FOR Anne, these concerns seem rather removed from real life. She is finishing her law degree, and feels less anxious and depressed than she has in the past. Her current regimen of quetiapine and sertraline is working for her, and the days of hospitalisation are a distant memory.
Reflecting on the possibility of a pharmacogenetic test, Anne says “it would have meant that I didn’t have to go through several years of trial and error before finding something that actually worked for me”.
But speaking like someone who has diligently undergone psychological therapy, she has even found some positive aspects of her years of unsuccessful drug trials.

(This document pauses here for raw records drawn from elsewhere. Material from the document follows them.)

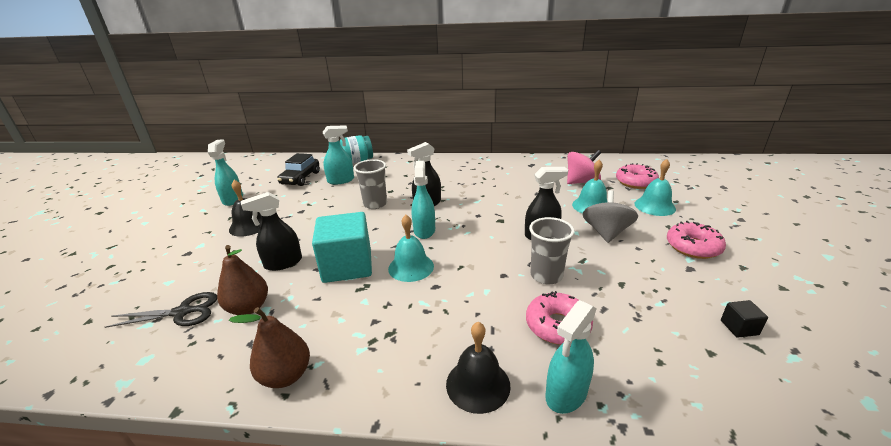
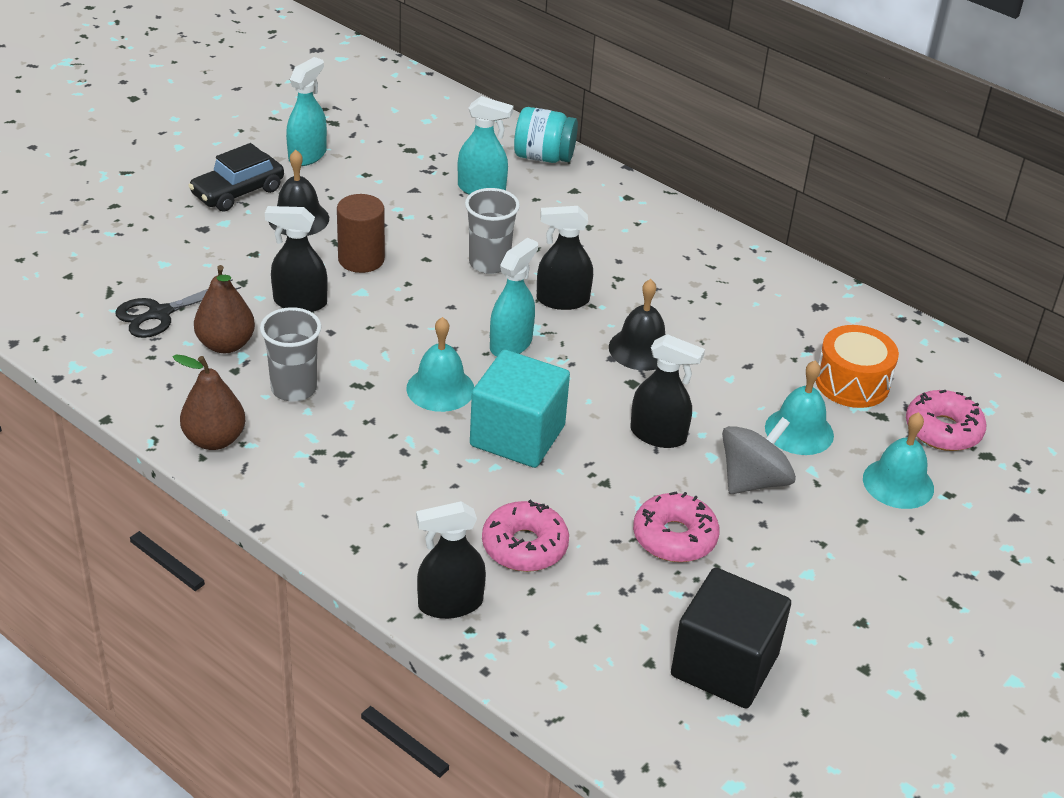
camera: 30 degrees right, 10 degrees up
(182, 312) = (159, 314): black scissors -> black scissors turned 120 degrees clockwise
(300, 178) = (427, 155): black car -> black car (238, 192)
(303, 229) = (361, 259): none -> brown cylinder
(347, 266) = (368, 346): turquoise cube -> turquoise cube (517, 436)
(478, 384) = (378, 548): black bell -> black bell (641, 349)
(546, 276) = (588, 489): grey cup -> grey cup (294, 388)
(566, 394) = (450, 604): turquoise spray bottle -> black spray bottle
(581, 182) = (852, 383): pink spinning top -> orange drum
(693, 247) = (842, 564): pink donut -> pink donut (674, 537)
(739, 327) = (724, 665): black cube -> black cube, size x2.44

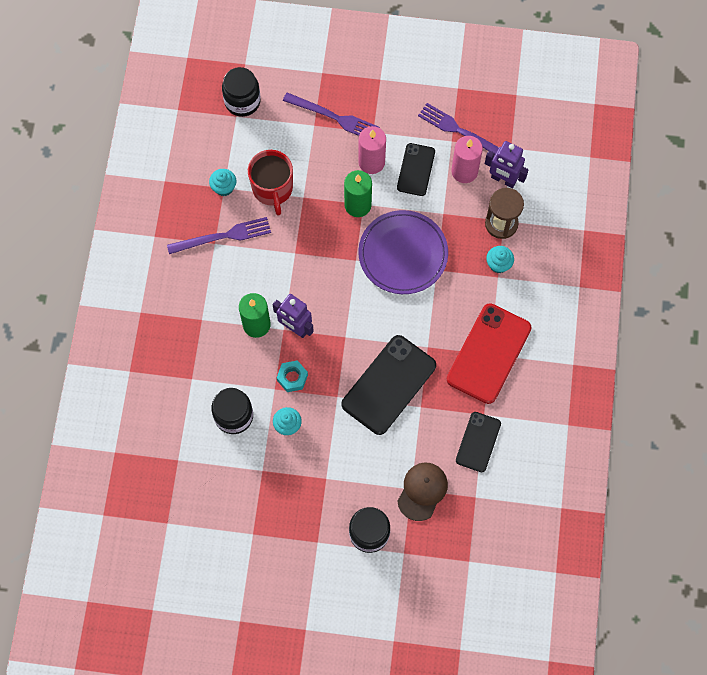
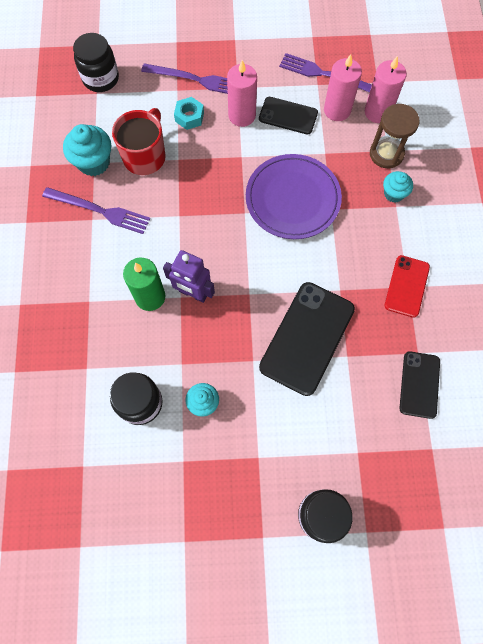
camera: 10 degrees left, 0 degrees up
(223, 236) = (100, 211): purple fork -> purple fork turned 45 degrees clockwise
(224, 187) = (94, 162): turquoise cupcake -> turquoise cupcake, size x1.62
(272, 189) = (145, 156): red mug -> red mug turned 135 degrees counterclockwise
(292, 378) = (199, 348): turquoise nut -> turquoise nut (189, 117)
(357, 205) = (236, 158): green candle -> none
(416, 169) = (288, 116): black phone -> black phone turned 75 degrees counterclockwise
(422, 491) = (371, 453): brown cap -> none
(489, 353) = (407, 286): red phone -> red phone, size x0.58
(503, 179) = (377, 112): purple robot -> pink candle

“It’s also part of learning to accept that there are some things that drugs just can’t do,” she says.
This kind of positive reaction is going to be necessary since, according to Professor Wong, we have a way to go in any case.
“We still don’t understand well what the genes are for susceptibility to depression,” she says. “We’re a long way from clinically useful results.”
References
1. Uher, R. American Journal of Psychiatry 2010; 167:555-564.
2. Hilton, M http://www.beyondblue.org.au/index.aspx?link_id=4.1028
3. Madhukar H, American Journal of Psychiatry 2006; 163:28-40.
4. O’Reilly, RL. Biological Psychiatry 1994;36:467-471.
5. Vesell, ES. Pharmacological Reviews 1978; 30:555-63.
6. Lucae, S. European Neuropsychopharmacology 2010; 20:65-68.
7. Crowley, JJ. Neuropsychopharmacology 2006; 31:2433-42.
8. Dean, CE. Annals of Pharmacotherapy 2009; 43:958-62.